Settings and Organization | Reading

February 20, 2015 thetasctest

Setting and Organization 

The basic elements of a story include:

  • Characters 
  • Setting
  • Conflict
  • Plot (or Text Structure)
  • Solution
  • Point of View
  • Theme

The TASC Test Assessing Secondary Completion™ asks test takers to discuss a variety of these elements on the Reading subtest. If you’re a fan of the TASC blog, then you’ve been developing your text analysis skills and reading skills using our past posts. You can continue honing those skills by familiarizing yourself with all the basic elements of a story.

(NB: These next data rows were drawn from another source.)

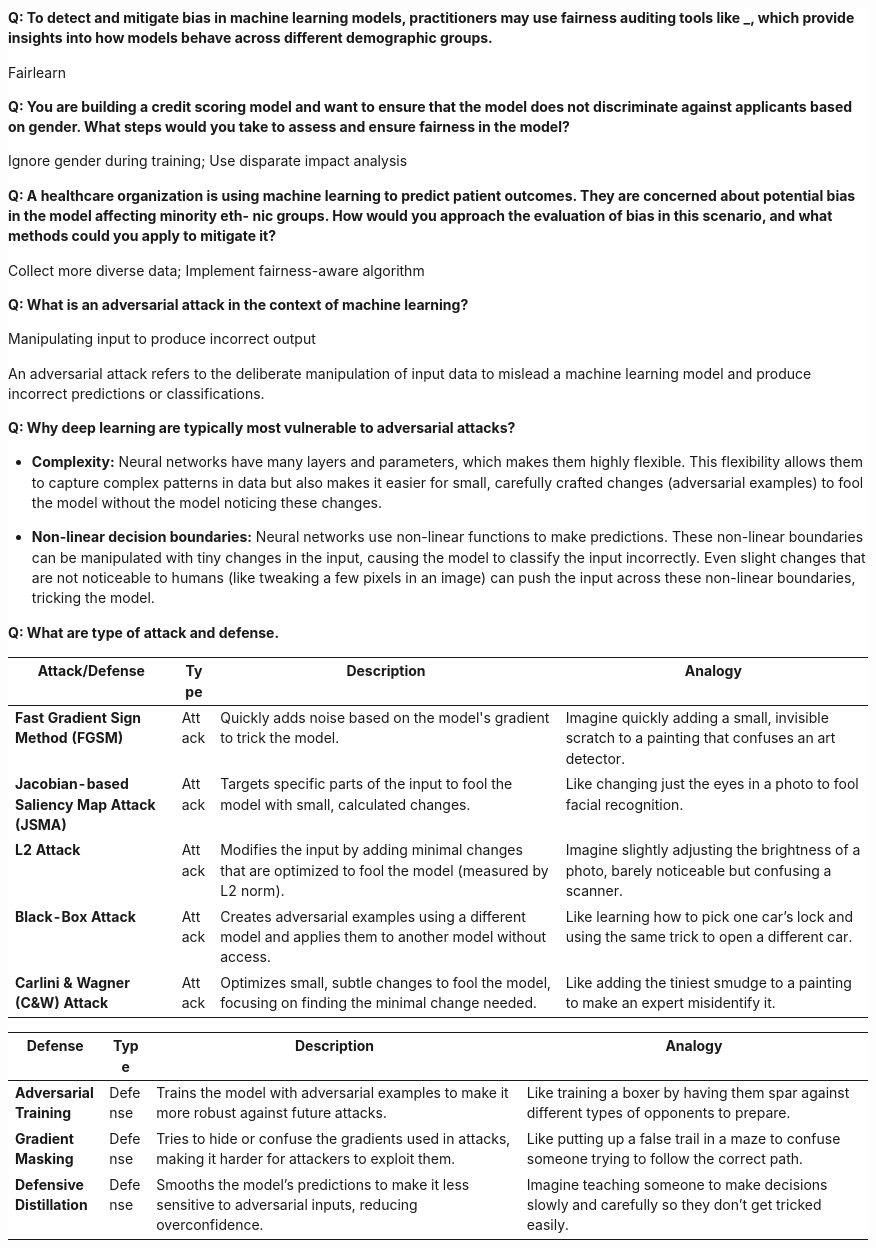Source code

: **Q: To detect and mitigate bias in machine learning models, practitioners may use fairness auditing tools like \_, which provide insights into how models behave across different demographic groups.**

Fairlearn

**Q: You are building a credit scoring model and want to ensure that the model does not discriminate against applicants based on gender. What steps would you take to assess and ensure fairness in the model?**

Ignore gender during training; Use disparate impact analysis

**Q: A healthcare organization is using machine learning to predict patient outcomes. They are concerned about potential bias in the model affecting minority eth- nic groups. How would you approach the evaluation of bias in this scenario, and what methods could you apply to mitigate it?**

Collect more diverse data; Implement fairness-aware algorithm

**Q: What is an adversarial attack in the context of machine learning?**

Manipulating input to produce incorrect output

An adversarial attack refers to the deliberate manipulation of input data to mislead a machine learning model and produce incorrect predictions or classifications.

**Q: Why deep learning are typically most vulnerable to adversarial attacks?**

* **Complexity:** Neural networks have many layers and parameters, which makes them highly flexible. This flexibility allows them to capture complex patterns in data but also makes it easier for small, carefully crafted changes (adversarial examples) to fool the model without the model noticing these changes.
    
* **Non-linear decision boundaries:** Neural networks use non-linear functions to make predictions. These non-linear boundaries can be manipulated with tiny changes in the input, causing the model to classify the input incorrectly. Even slight changes that are not noticeable to humans (like tweaking a few pixels in an image) can push the input across these non-linear boundaries, tricking the model.
    

**Q: What are type of attack and defense.**

| **Attack/Defense** | **Type** | **Description** | **Analogy** |
| --- | --- | --- | --- |
| **Fast Gradient Sign Method (FGSM)** | Attack | Quickly adds noise based on the model's gradient to trick the model. | Imagine quickly adding a small, invisible scratch to a painting that confuses an art detector. |
| **Jacobian-based Saliency Map Attack (JSMA)** | Attack | Targets specific parts of the input to fool the model with small, calculated changes. | Like changing just the eyes in a photo to fool facial recognition. |
| **L2 Attack** | Attack | Modifies the input by adding minimal changes that are optimized to fool the model (measured by L2 norm). | Imagine slightly adjusting the brightness of a photo, barely noticeable but confusing a scanner. |
| **Black-Box Attack** | Attack | Creates adversarial examples using a different model and applies them to another model without access. | Like learning how to pick one car’s lock and using the same trick to open a different car. |
| **Carlini & Wagner (C&W) Attack** | Attack | Optimizes small, subtle changes to fool the model, focusing on finding the minimal change needed. | Like adding the tiniest smudge to a painting to make an expert misidentify it. |

| **Defense** | **Type** | **Description** | **Analogy** |
| --- | --- | --- | --- |
| **Adversarial Training** | Defense | Trains the model with adversarial examples to make it more robust against future attacks. | Like training a boxer by having them spar against different types of opponents to prepare. |
| **Gradient Masking** | Defense | Tries to hide or confuse the gradients used in attacks, making it harder for attackers to exploit them. | Like putting up a false trail in a maze to confuse someone trying to follow the correct path. |
| **Defensive Distillation** | Defense | Smooths the model’s predictions to make it less sensitive to adversarial inputs, reducing overconfidence. | Imagine teaching someone to make decisions slowly and carefully so they don’t get tricked easily. |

Setting and organization are medium emphasis topics on the Reading subtest, and these two elements can greatly inform your reading – and can help you better understand high emphasis topics like plot and theme. According to Yujun Liu, author of “The Significance of Structure in Analyzing Short Stories,” the text structure can “reflect its writer’s characteristics of narration and thought with its narrative structure.” In other words, the way an author organizes the text can provide readers with specific information about the characters, action, and theme. The underlying issues of the text can by emphasized by the organization itself. Consequently, the organization is an important choice for the author.

The reading passages you’ll work with on the TASC Reading subtest will be more similar to short stories than any other genre. Though some passages may be pulled from longer texts, the passage will probably present a complete fiction scene or nonfiction argument.

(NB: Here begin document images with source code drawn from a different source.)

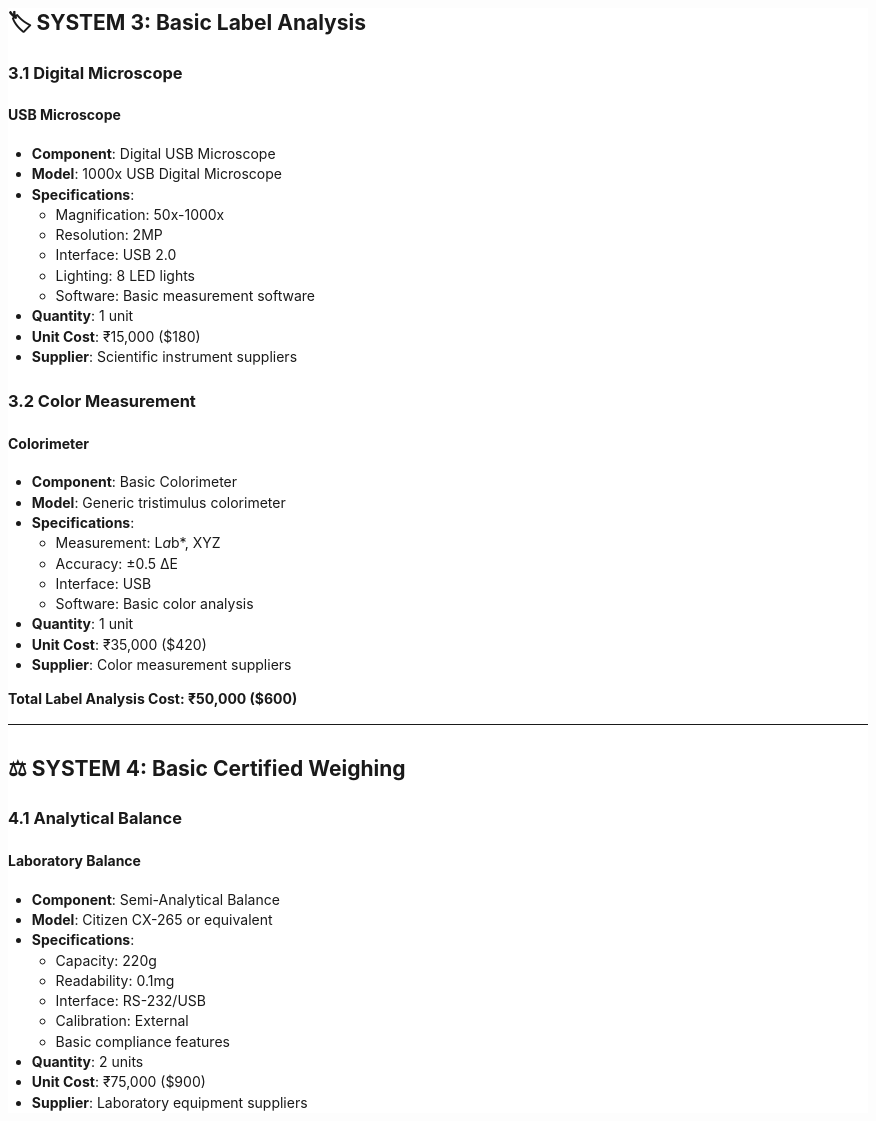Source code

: 
## 🏷️ **SYSTEM 3: Basic Label Analysis**

### **3.1 Digital Microscope**

#### **USB Microscope**
- **Component**: Digital USB Microscope
- **Model**: 1000x USB Digital Microscope
- **Specifications**:
  - Magnification: 50x-1000x
  - Resolution: 2MP
  - Interface: USB 2.0
  - Lighting: 8 LED lights
  - Software: Basic measurement software
- **Quantity**: 1 unit
- **Unit Cost**: ₹15,000 ($180)
- **Supplier**: Scientific instrument suppliers

### **3.2 Color Measurement**

#### **Colorimeter**
- **Component**: Basic Colorimeter
- **Model**: Generic tristimulus colorimeter
- **Specifications**:
  - Measurement: L*a*b*, XYZ
  - Accuracy: ±0.5 ΔE
  - Interface: USB
  - Software: Basic color analysis
- **Quantity**: 1 unit
- **Unit Cost**: ₹35,000 ($420)
- **Supplier**: Color measurement suppliers

**Total Label Analysis Cost: ₹50,000 ($600)**

---

## ⚖️ **SYSTEM 4: Basic Certified Weighing**

### **4.1 Analytical Balance**

#### **Laboratory Balance**
- **Component**: Semi-Analytical Balance
- **Model**: Citizen CX-265 or equivalent
- **Specifications**:
  - Capacity: 220g
  - Readability: 0.1mg
  - Interface: RS-232/USB
  - Calibration: External
  - Basic compliance features
- **Quantity**: 2 units
- **Unit Cost**: ₹75,000 ($900)
- **Supplier**: Laboratory equipment suppliers
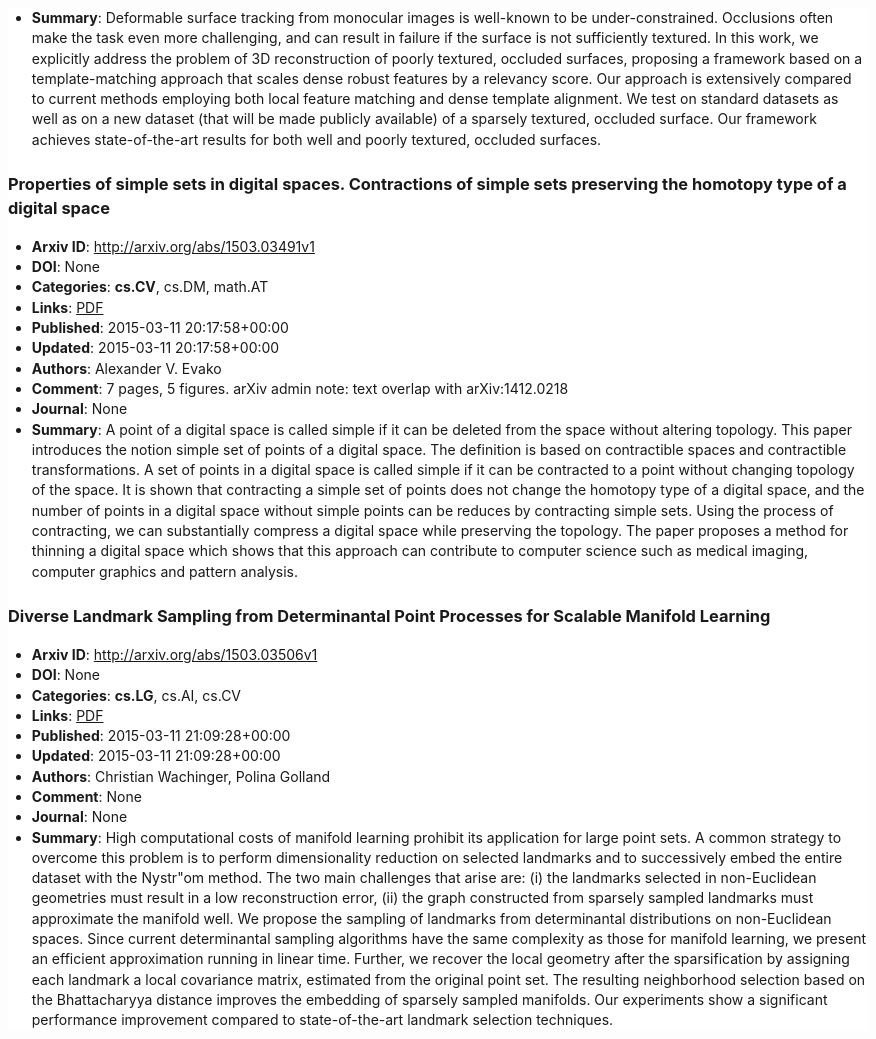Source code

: - **Summary**: Deformable surface tracking from monocular images is well-known to be under-constrained. Occlusions often make the task even more challenging, and can result in failure if the surface is not sufficiently textured. In this work, we explicitly address the problem of 3D reconstruction of poorly textured, occluded surfaces, proposing a framework based on a template-matching approach that scales dense robust features by a relevancy score. Our approach is extensively compared to current methods employing both local feature matching and dense template alignment. We test on standard datasets as well as on a new dataset (that will be made publicly available) of a sparsely textured, occluded surface. Our framework achieves state-of-the-art results for both well and poorly textured, occluded surfaces.



### Properties of simple sets in digital spaces. Contractions of simple sets preserving the homotopy type of a digital space
- **Arxiv ID**: http://arxiv.org/abs/1503.03491v1
- **DOI**: None
- **Categories**: **cs.CV**, cs.DM, math.AT
- **Links**: [PDF](http://arxiv.org/pdf/1503.03491v1)
- **Published**: 2015-03-11 20:17:58+00:00
- **Updated**: 2015-03-11 20:17:58+00:00
- **Authors**: Alexander V. Evako
- **Comment**: 7 pages, 5 figures. arXiv admin note: text overlap with
  arXiv:1412.0218
- **Journal**: None
- **Summary**: A point of a digital space is called simple if it can be deleted from the space without altering topology. This paper introduces the notion simple set of points of a digital space. The definition is based on contractible spaces and contractible transformations. A set of points in a digital space is called simple if it can be contracted to a point without changing topology of the space. It is shown that contracting a simple set of points does not change the homotopy type of a digital space, and the number of points in a digital space without simple points can be reduces by contracting simple sets. Using the process of contracting, we can substantially compress a digital space while preserving the topology. The paper proposes a method for thinning a digital space which shows that this approach can contribute to computer science such as medical imaging, computer graphics and pattern analysis.



### Diverse Landmark Sampling from Determinantal Point Processes for Scalable Manifold Learning
- **Arxiv ID**: http://arxiv.org/abs/1503.03506v1
- **DOI**: None
- **Categories**: **cs.LG**, cs.AI, cs.CV
- **Links**: [PDF](http://arxiv.org/pdf/1503.03506v1)
- **Published**: 2015-03-11 21:09:28+00:00
- **Updated**: 2015-03-11 21:09:28+00:00
- **Authors**: Christian Wachinger, Polina Golland
- **Comment**: None
- **Journal**: None
- **Summary**: High computational costs of manifold learning prohibit its application for large point sets. A common strategy to overcome this problem is to perform dimensionality reduction on selected landmarks and to successively embed the entire dataset with the Nystr\"om method. The two main challenges that arise are: (i) the landmarks selected in non-Euclidean geometries must result in a low reconstruction error, (ii) the graph constructed from sparsely sampled landmarks must approximate the manifold well. We propose the sampling of landmarks from determinantal distributions on non-Euclidean spaces. Since current determinantal sampling algorithms have the same complexity as those for manifold learning, we present an efficient approximation running in linear time. Further, we recover the local geometry after the sparsification by assigning each landmark a local covariance matrix, estimated from the original point set. The resulting neighborhood selection based on the Bhattacharyya distance improves the embedding of sparsely sampled manifolds. Our experiments show a significant performance improvement compared to state-of-the-art landmark selection techniques.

Because of this length, it may be more difficult to figure out how the organization impacts the text – or what the setting is. Liu recommends looking for repetition: “pay attention to repeated elements and recurrent details of action and gesture, of dialogue and description, and to shifts in direction and changes of focus. Repetition signals are important connections to the relationship between characters, and connections between ideas.” In short passages, anything an author decides to repeat must be important, simply because the author is working with a limited amount of space. In this way, repetition works to emphasize, or draw the reader’s attention to, important details.

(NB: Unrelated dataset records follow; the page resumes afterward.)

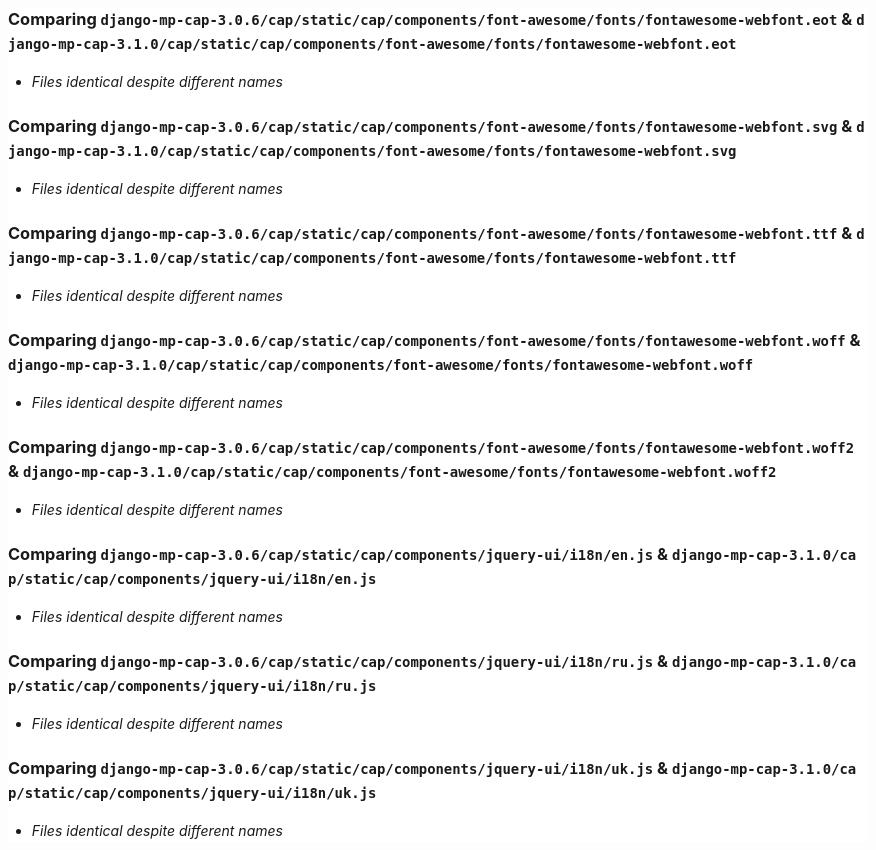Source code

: ### Comparing `django-mp-cap-3.0.6/cap/static/cap/components/font-awesome/fonts/fontawesome-webfont.eot` & `django-mp-cap-3.1.0/cap/static/cap/components/font-awesome/fonts/fontawesome-webfont.eot`

 * *Files identical despite different names*

### Comparing `django-mp-cap-3.0.6/cap/static/cap/components/font-awesome/fonts/fontawesome-webfont.svg` & `django-mp-cap-3.1.0/cap/static/cap/components/font-awesome/fonts/fontawesome-webfont.svg`

 * *Files identical despite different names*

### Comparing `django-mp-cap-3.0.6/cap/static/cap/components/font-awesome/fonts/fontawesome-webfont.ttf` & `django-mp-cap-3.1.0/cap/static/cap/components/font-awesome/fonts/fontawesome-webfont.ttf`

 * *Files identical despite different names*

### Comparing `django-mp-cap-3.0.6/cap/static/cap/components/font-awesome/fonts/fontawesome-webfont.woff` & `django-mp-cap-3.1.0/cap/static/cap/components/font-awesome/fonts/fontawesome-webfont.woff`

 * *Files identical despite different names*

### Comparing `django-mp-cap-3.0.6/cap/static/cap/components/font-awesome/fonts/fontawesome-webfont.woff2` & `django-mp-cap-3.1.0/cap/static/cap/components/font-awesome/fonts/fontawesome-webfont.woff2`

 * *Files identical despite different names*

### Comparing `django-mp-cap-3.0.6/cap/static/cap/components/jquery-ui/i18n/en.js` & `django-mp-cap-3.1.0/cap/static/cap/components/jquery-ui/i18n/en.js`

 * *Files identical despite different names*

### Comparing `django-mp-cap-3.0.6/cap/static/cap/components/jquery-ui/i18n/ru.js` & `django-mp-cap-3.1.0/cap/static/cap/components/jquery-ui/i18n/ru.js`

 * *Files identical despite different names*

### Comparing `django-mp-cap-3.0.6/cap/static/cap/components/jquery-ui/i18n/uk.js` & `django-mp-cap-3.1.0/cap/static/cap/components/jquery-ui/i18n/uk.js`

 * *Files identical despite different names*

Details about the setting may be important, if they are repeatedly mentioned. Setting refers to the time and place where a scene or story occurs. According to writers at The Writing Place, the setting “can help set the mood, influence the way characters behave, affect the dialog, foreshadow events, invoke an emotional response, reflect the society in which the characters live, and sometimes even plays a part in the story. It can also be a critical element in nonfiction as the setting provides the framework for what is being discussed.”

In this way, the setting may play a part in how you understand the organization of the text structure – or it may be a separate device to take into consideration. It may or may not be repeated. And it may or may not be directly disclosed.

Look for details in how the characters interact. For example, if the character’s dialogue is written with a southern dialect, then the story is probably set in a southern state in the United States – even if the author doesn’t mention a particular state within the passage. This context can provide you with insight into the characters and the context. For example, if you know the story is written during the Civil War – in a southern state – then the political implications can change how you read the characters.

Whenever you are reading a passage for the TASC test, be mindful of the details. Whether they reflect the organization, the setting, or a different story element like characterization, the details are essential for answering the questions on the Reading subtest. Even the most insignificant detail can prove to be important, depending on the questions.